Clifford Thurlow (born 1952, in London, England) trained as a journalist after failing to get a place at Cambridge and wrote his first book at the age of 23.
Thurlow worked as the English editor of the Athens News under Yannis Horn during the last years of the Regime of the Colonels (1967–1974); he was 'asked' to leave the country when he reported on the anti-Junta speech given at the University by German author Günter Grass, who was held briefly under house arrest.
Rather than returning to the UK, Thurlow moved to India where he studied Buddhism in Dharamshala and worked with the Dalai Lama as one of a team translating Tibetan sacred texts into English.
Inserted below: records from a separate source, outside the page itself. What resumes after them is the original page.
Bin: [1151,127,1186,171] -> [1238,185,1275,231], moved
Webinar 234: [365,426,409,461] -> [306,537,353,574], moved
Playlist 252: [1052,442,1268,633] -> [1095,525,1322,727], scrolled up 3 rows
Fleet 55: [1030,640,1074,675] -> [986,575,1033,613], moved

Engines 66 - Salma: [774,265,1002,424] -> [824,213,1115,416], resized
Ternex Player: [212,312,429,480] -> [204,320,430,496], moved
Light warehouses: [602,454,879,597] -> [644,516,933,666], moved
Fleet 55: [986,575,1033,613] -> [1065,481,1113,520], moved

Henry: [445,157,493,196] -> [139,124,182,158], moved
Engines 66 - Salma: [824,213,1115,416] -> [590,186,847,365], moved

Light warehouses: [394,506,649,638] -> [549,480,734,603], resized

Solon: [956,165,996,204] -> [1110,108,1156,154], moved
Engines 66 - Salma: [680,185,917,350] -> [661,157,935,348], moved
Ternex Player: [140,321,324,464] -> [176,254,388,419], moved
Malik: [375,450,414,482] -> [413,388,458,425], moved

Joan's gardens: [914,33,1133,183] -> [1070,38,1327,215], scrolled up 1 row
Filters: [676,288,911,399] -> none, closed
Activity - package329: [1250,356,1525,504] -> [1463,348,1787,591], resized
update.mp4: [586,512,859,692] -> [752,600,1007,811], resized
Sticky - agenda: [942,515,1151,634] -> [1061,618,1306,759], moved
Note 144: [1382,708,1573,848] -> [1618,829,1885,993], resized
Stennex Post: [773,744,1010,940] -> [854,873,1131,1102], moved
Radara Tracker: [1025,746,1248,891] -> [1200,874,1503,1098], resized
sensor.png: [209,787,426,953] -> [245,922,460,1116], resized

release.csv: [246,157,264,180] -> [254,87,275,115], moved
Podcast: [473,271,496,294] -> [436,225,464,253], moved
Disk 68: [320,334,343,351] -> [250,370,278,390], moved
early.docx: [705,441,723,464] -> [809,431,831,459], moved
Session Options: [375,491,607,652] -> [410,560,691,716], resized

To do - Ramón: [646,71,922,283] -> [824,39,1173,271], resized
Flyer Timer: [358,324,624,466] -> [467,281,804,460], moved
Recent books are Fatwa: Living With A Death Threat (Hodder & Stoughton, 2005), which describes the flight of Jacky Trevane across the desert with two children to escape an abusive husband; Today I'm Alice (Sidgwick & Jackson, 2009) the story of Multiple Personality Disorder survivor Alice Jamieson, a Sunday Times Top Ten best-seller; and two books set in Iraq with former infantry captain turned mercenary James Ashcroft, Escape From Baghdad (Virgin, 2009), the rescue of Ashcroft's former Iraqi interpreter and his family from Shia Death Squads; and Making A Killing (Virgin, 2006) – on which Andy Martin wrote in The Daily Telegraph: "Ashcroft must have formed a good working alliance with ghostwriter Clifford Thurlow, because this diary of death and destruction radiates not just personality but that elusive, lyrical honesty the existentialists used to call authenticity."
Thurlow's Runaway (Simon & Schuster, 2013), Emily Mackenzie's story of life as a child prostitute in London's Soho in the early 1970s, spent five weeks in the Sunday Times Top Ten best-seller lists.